As with last year, undoubtedly the best part of the WDYTYA experience was the opportunity to meet with other genealogists, many of whom I know through Twitter and some of whom I’d not met in person before.  As WDYTYA is such an international event, these included genealogists from Australia, Belgium, the Netherlands and the USA, as well as all parts of the UK and Ireland.

The ‘I tweet’ badges designed by Else Churchill of the Society of Genealogists were a big help in spotting one another as well as a bit of a conversation starter when browsing the stands.  An original plan for a few friends to meet for lunch on Saturday turned into an official ‘tweet up’ organised by Rosemary Morgan of London Roots Research.  As this picture uploaded to Rosemary’s twitter account shows, it was quite a success:

Because there is so much going on with workshops and many people involved in some way with the various stands it wasn’t possible for everyone to make it (I had to nip off after 15 mins) and plans are already being made for an evening tweet up at next year’s show.

It’s a few years since I first started going to genealogy events and obviously I’ve aged a bit in the intervening years, but one of the things that really struck me this year was the number of young, incredibly enthusiastic family historians I met.  Anyone who thinks genealogy is just a hobby for the retired would certainly get that illusion shattered by a day at WDYTYA!

Whilst I’m still physically exhausted from WDYTYA, I feel invigorated and inspired by all the fantastic people I met: people who research their own families, run businesses, write books, teach, lecture, blog, conduct one-name studies, are involved in family history societies and in quite a few cases still find time to have a “proper” job as well.  I have little doubt that, with so many great young people involved, the future of genealogy is very bright!


  1. It was great to meet you Kirsty at Who Do You Think You Are and I, like you, was both invigorated and inspired by the weekend. Speak to you on Twitter!

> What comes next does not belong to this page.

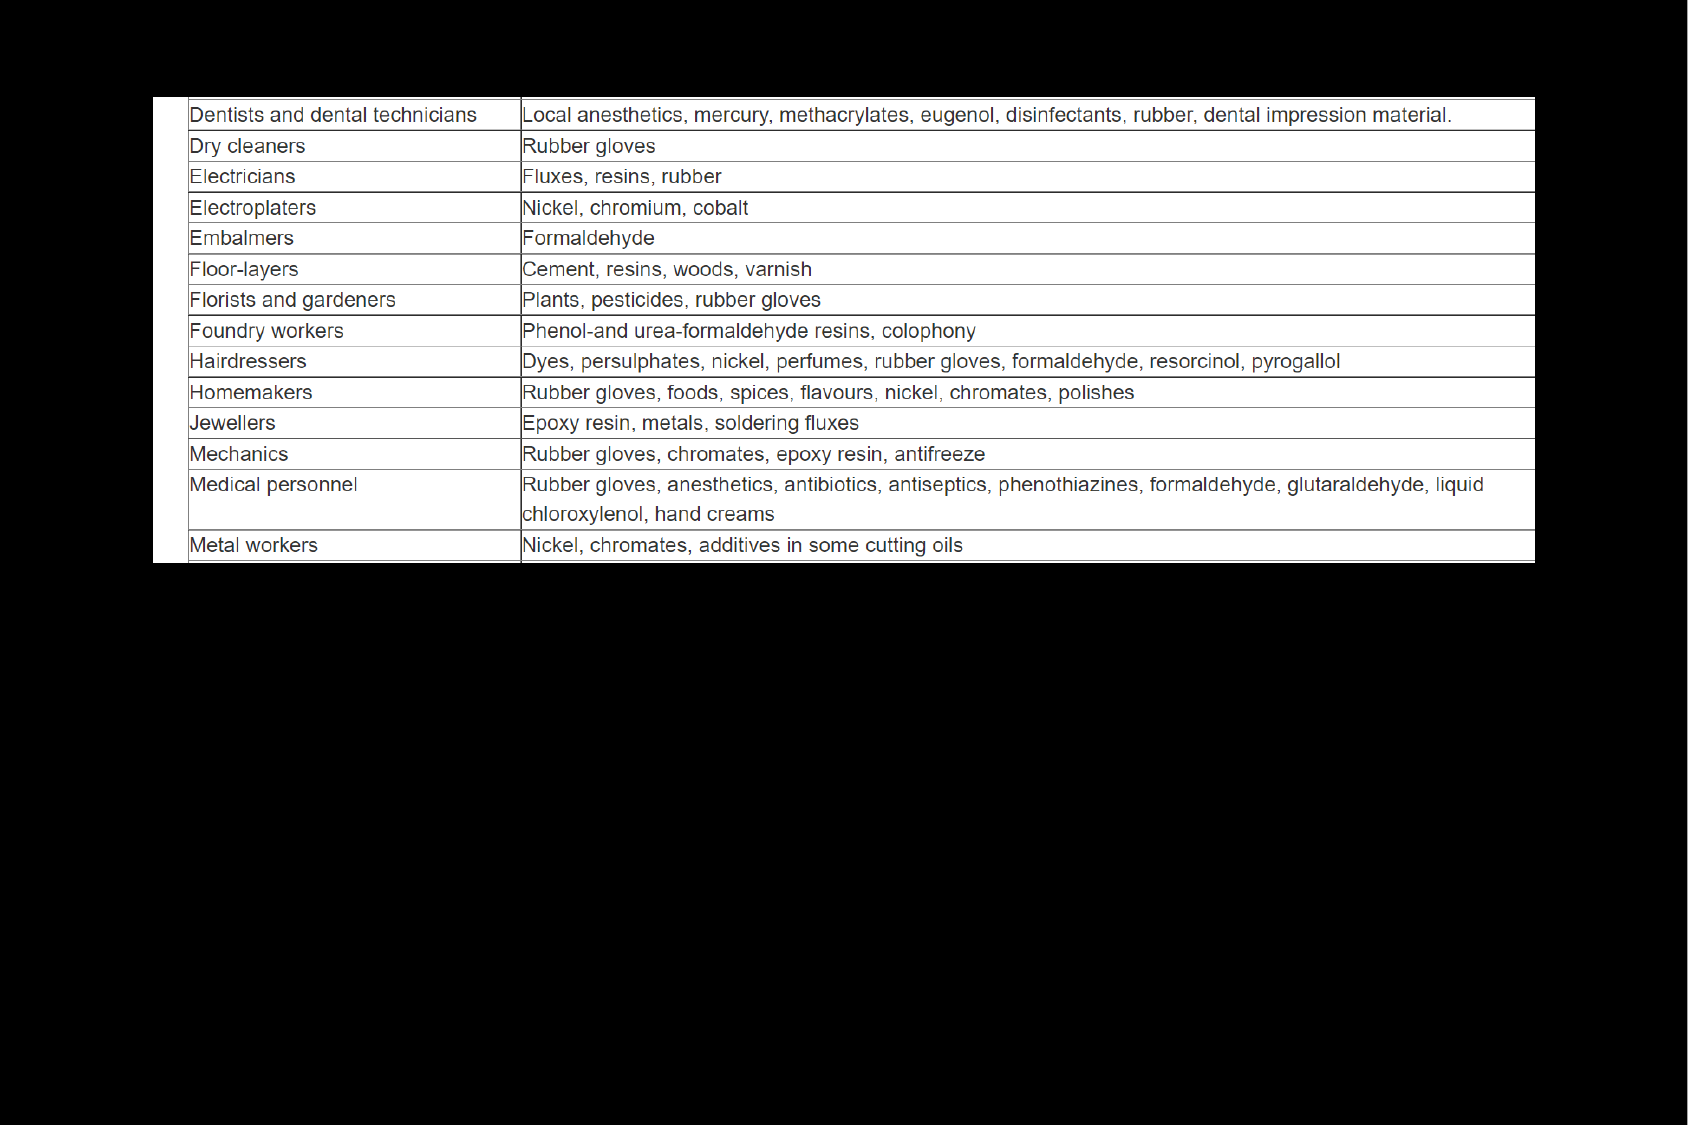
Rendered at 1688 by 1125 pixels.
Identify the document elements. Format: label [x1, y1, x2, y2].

  2. It really was a great show this year. It took me two shows to really get to grips with what it really was, and now with my third behind me, I can't wait for 2014's show.

    Love the idea of the 'Ask the Expert' but would feel far too rabbit-in-the-headlights about taking questions.

    Maybe see you there next year?

  3. I think you were very brave to take a stint in the "Ask the Expert' area, and It sounds like it turned into a lot of fun. Thanks for this news from WDYTYA in London.

    So glad to hear that genealogy is renewing itself with young people and others who find time to do many other things besides genealogy. I feel that I'm part of a popular interest and pursuit that is "alive and well."

  4. Good to hear your account of an event that buzzed with energy! Sounds like you certainly had a balanced experience of different aspects of the show. Heartening to hear and see that younger people are coming through to enjoy our glorious, all consuming interest and/or career. It was lovely to get together for the lunchtime Tweetup and it flew by in a flash. It was great to see you again in bite size chunks during the weekend and thank goodness for Twitter to keep in touch until the next time!

  5. Interesting to hear what you did at wdytya and the different perspective you achieved from being on the stalls. Sorry we didn't have more time to chat. I'm definitely going for more days next year.

    It certainly is amazing the range of activity on show and on offer - and I agree there seem lots of younger professionals getting involved which can only be a good thing. It was good to cross paths with some of them and make some new links.